## Source document
In this report, the nonlinear behavior of three common optical materials (calcium fluoride (CaF2), BK7 and UV-Vis grade fused silica) are contrasted against ZnSe. Prior studies of CaF2 have reported a measurable third order susceptibility resulting in third harmonic generation, with fifth harmonic generation in CaF2 believed to be a result of four wave mixing and not a fifth order susceptibility [9]. BK7 can generate second harmonic signals only from its surface due to its amorphous composition and has been observed to undergo third harmonic generation in the bulk media [10,11]. Like BK7, fused silica can undergo second harmonic generation at its surface [10] and third harmonic generation in the bulk media [12]. Higher odd harmonics up to 33rd order have been observed in fused silica when using a vacuum chamber [13].
HHG generation in semiconductors was, to our knowledge, first observed in zinc oxide (ZnO). Similar to ZnSe, ZnO was previously known to possess a strong nonlinearity attributed to its nanostructure [14]. In the HHG study of ZnO, harmonics, up to 25th order, were generated using a 3.25 µm laser [15]. A later study observed even and odd HHG in gallium selenide using a 10.0 µm laser [16]. HHG in semiconductors has been approached theoretically using different methods [17] such as viewing single electron motion with a semiclassical model [15,18,19], solving the time-dependent Schrödinger equation [20,21], and taking the Hartree-Fock approximation while incorporating semiconductor Bloch equations [16,22]. HHG in ZnSe has been considered theoretically, concluding that HHG at 5.0 µm and 6.7 µm is dominated by emission from electron wave packets propagating along the ΓL and ΓK symmetry axes of the Brillouin zones with the ΓL symmetry axis providing stronger harmonic contributions for wavelengths below the bandgap [23]. N-th harmonic generation in ZnSe has been experimentally observed to obey an I0N power law dependence for intensities < 0.1 TW/cm2 (the perturbative regime) and transitions to a clearly nonperturbative regime at higher intensities with the formation of a harmonic plateau [23].

## Required actions
A. Translate this sentence from the text on harmonic generation in optical materials into Spanish: "Higher odd harmonics up to 33rd order have been observed in fused silica when using a vacuum chamber."
B. According to the text on harmonic generation in optical materials, what laser generated harmonics up to 25th order in the zinc oxide study?

## Supplied records
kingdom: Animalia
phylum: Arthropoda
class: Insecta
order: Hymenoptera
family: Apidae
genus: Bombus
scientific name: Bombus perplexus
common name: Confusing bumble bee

* * *

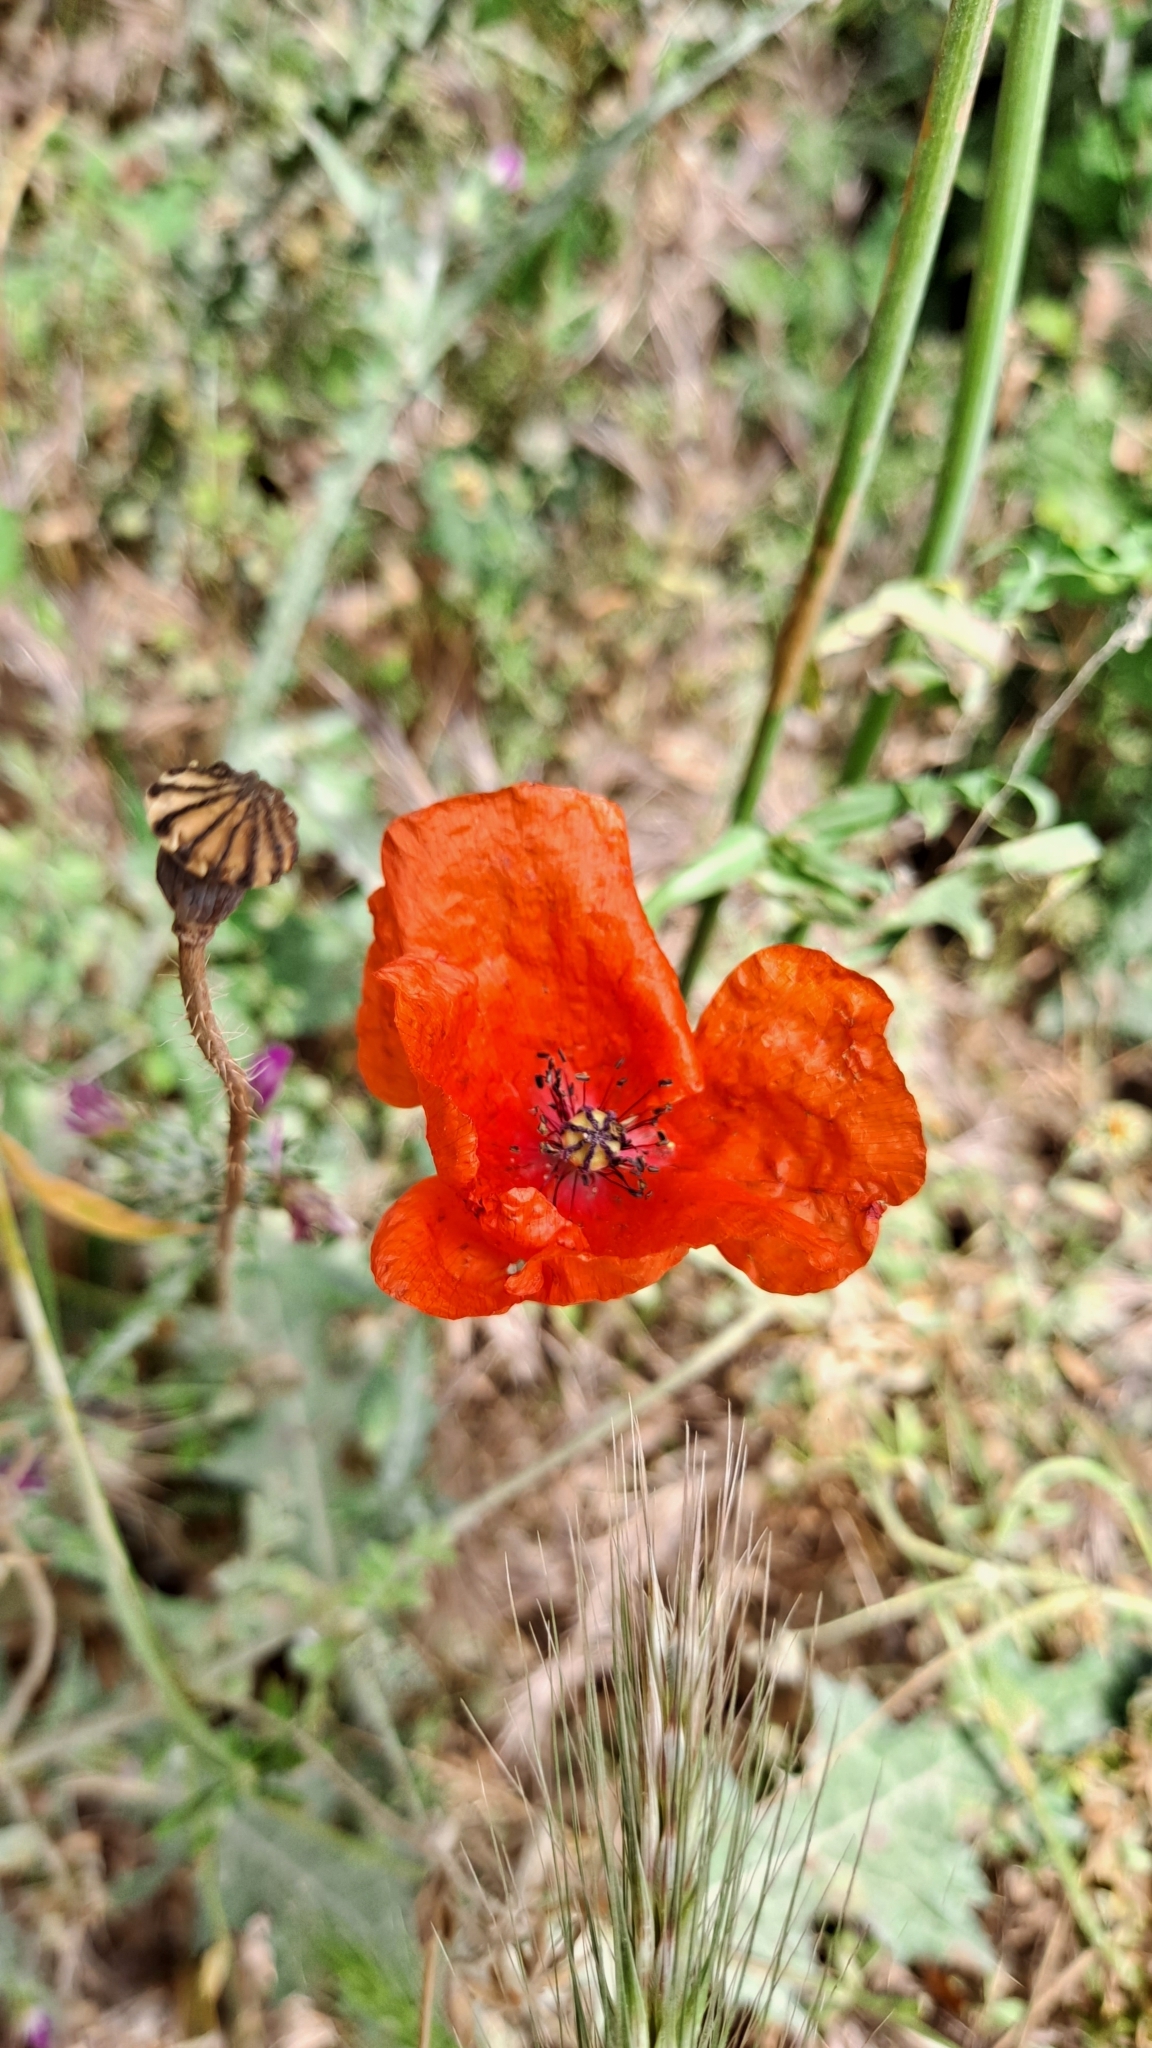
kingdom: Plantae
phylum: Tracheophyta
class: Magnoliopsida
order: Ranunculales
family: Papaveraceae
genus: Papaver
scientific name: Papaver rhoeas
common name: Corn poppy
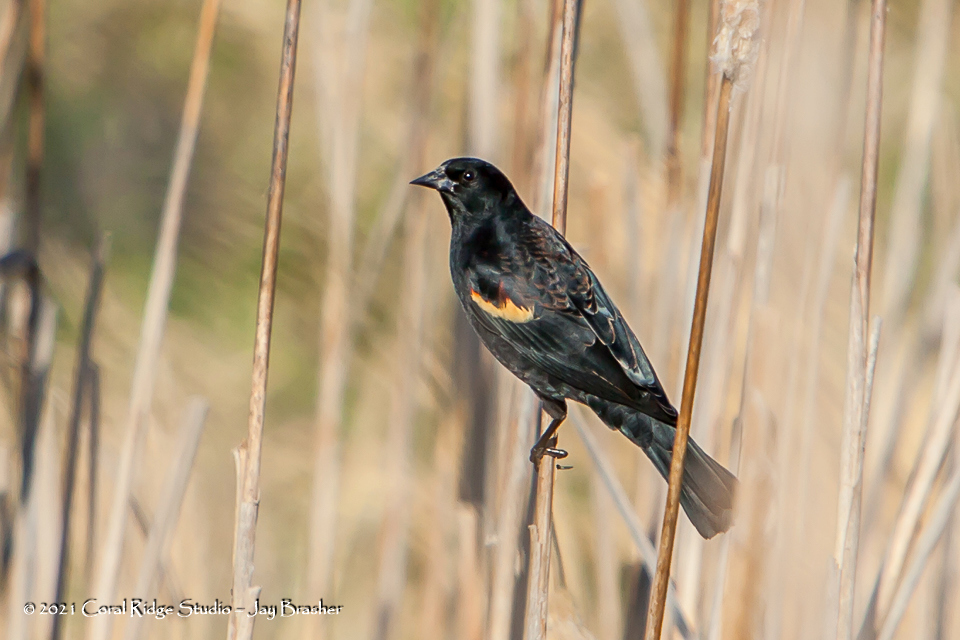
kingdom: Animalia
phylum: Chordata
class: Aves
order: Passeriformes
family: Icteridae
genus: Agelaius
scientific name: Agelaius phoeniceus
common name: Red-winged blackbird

---

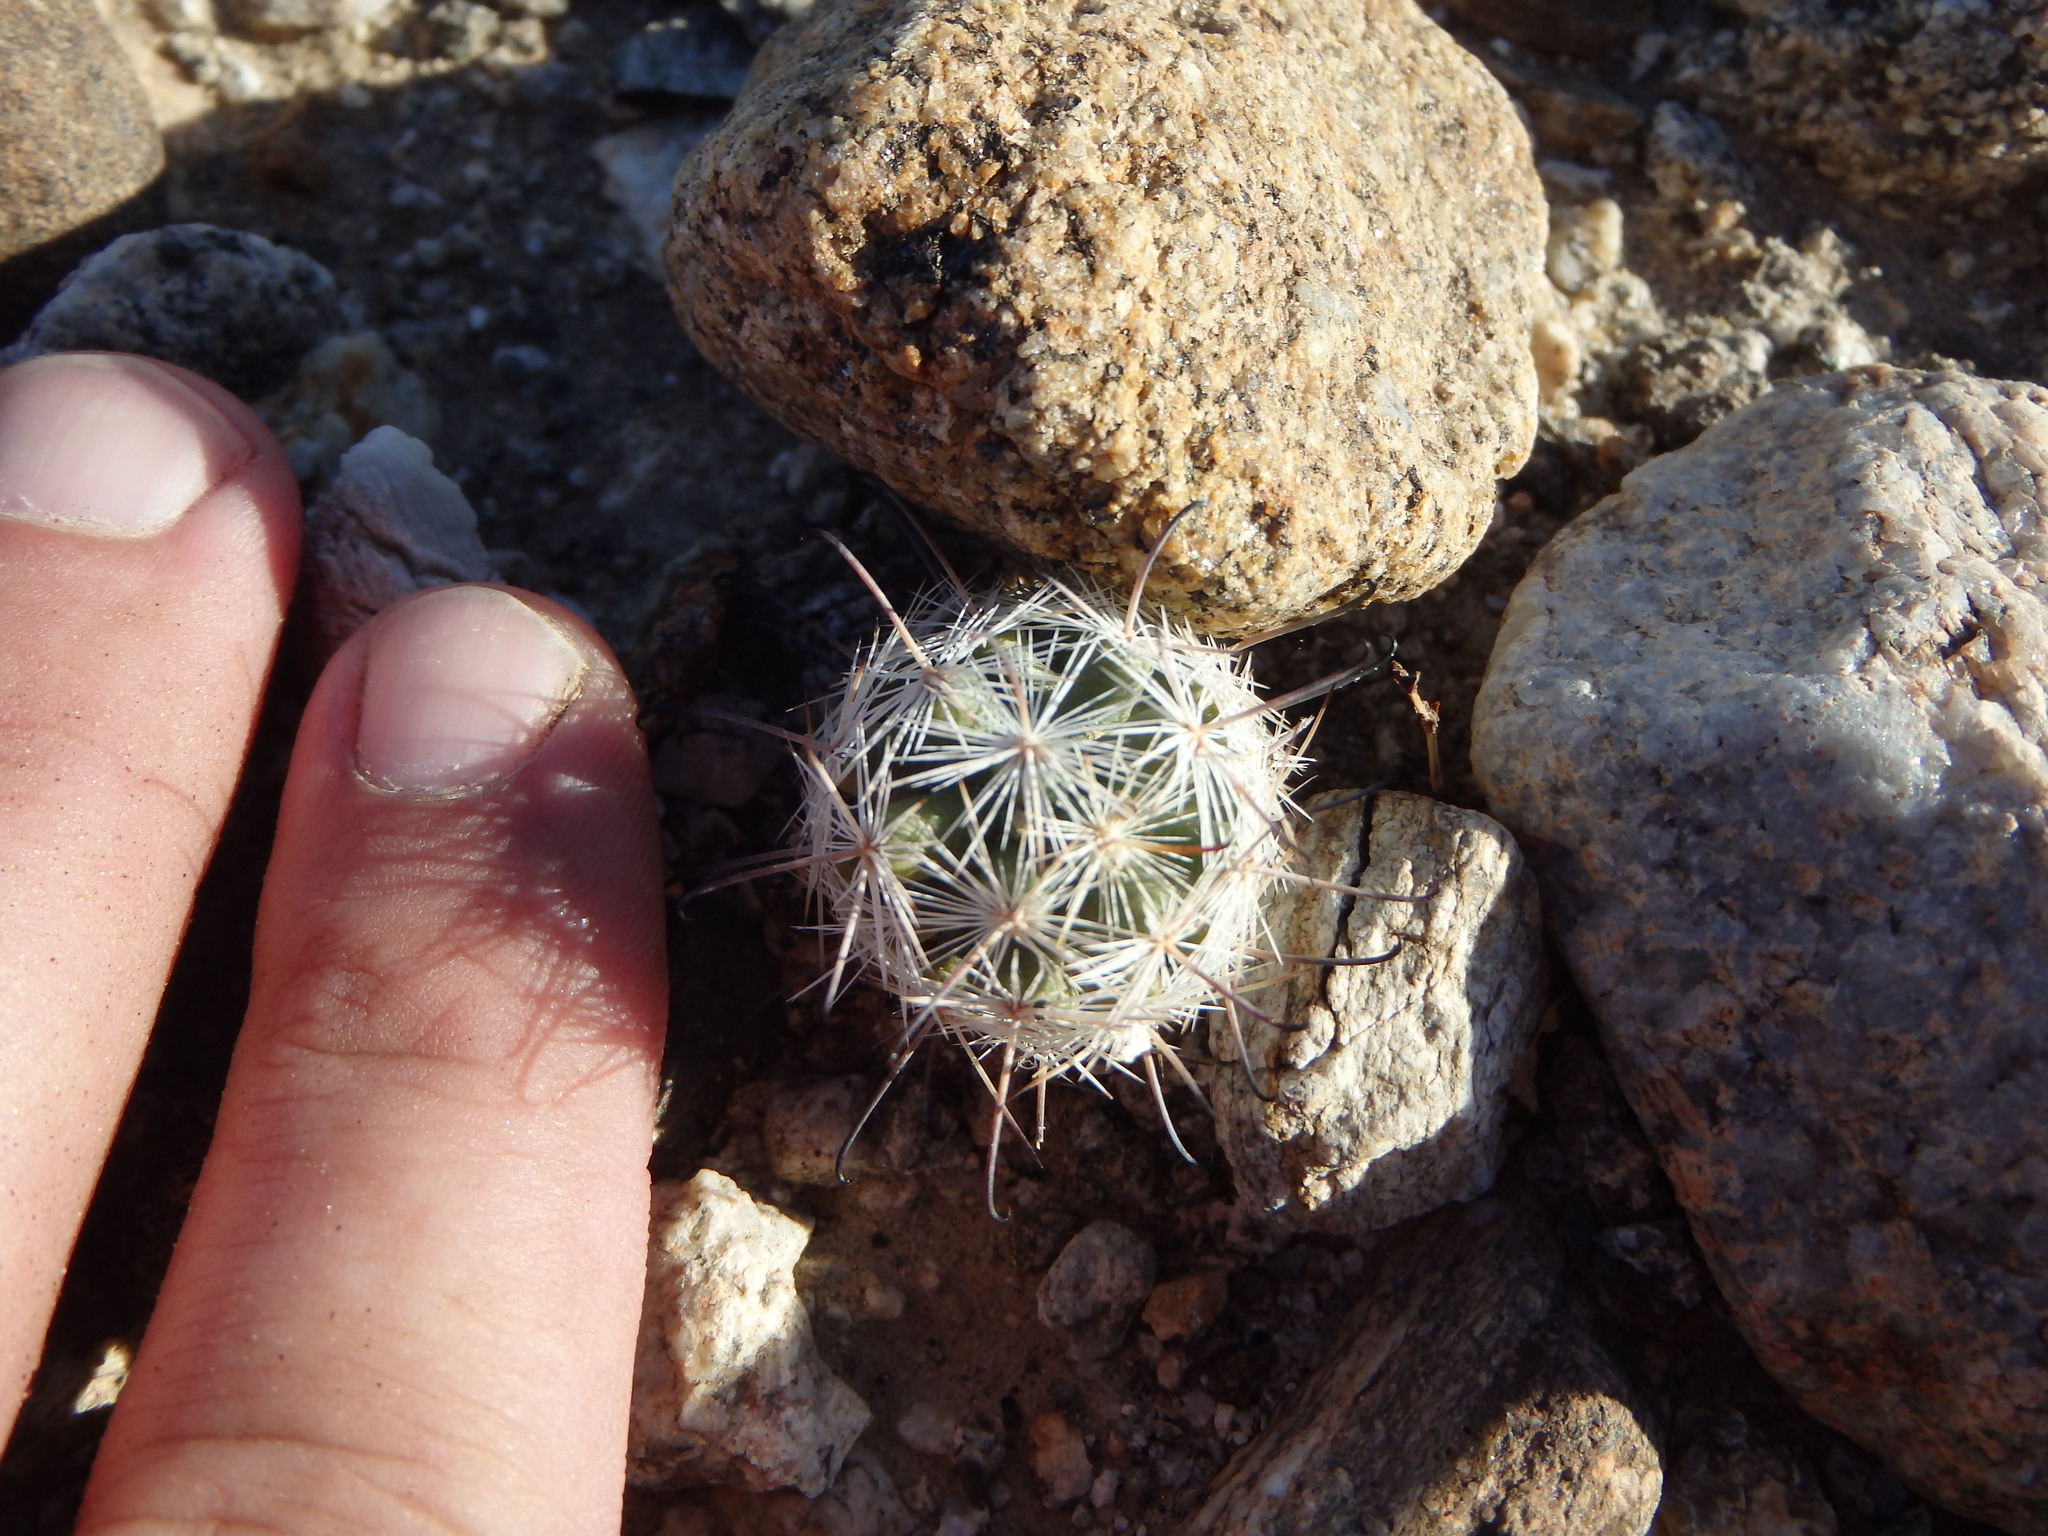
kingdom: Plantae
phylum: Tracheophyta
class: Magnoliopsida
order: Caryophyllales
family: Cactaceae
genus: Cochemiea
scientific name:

## Solutions to the exercise
A. Se han observado armónicos impares superiores, de hasta el orden 33, en sílice fundida al utilizar una cámara de vacío.

B. A 3.25 µm laser.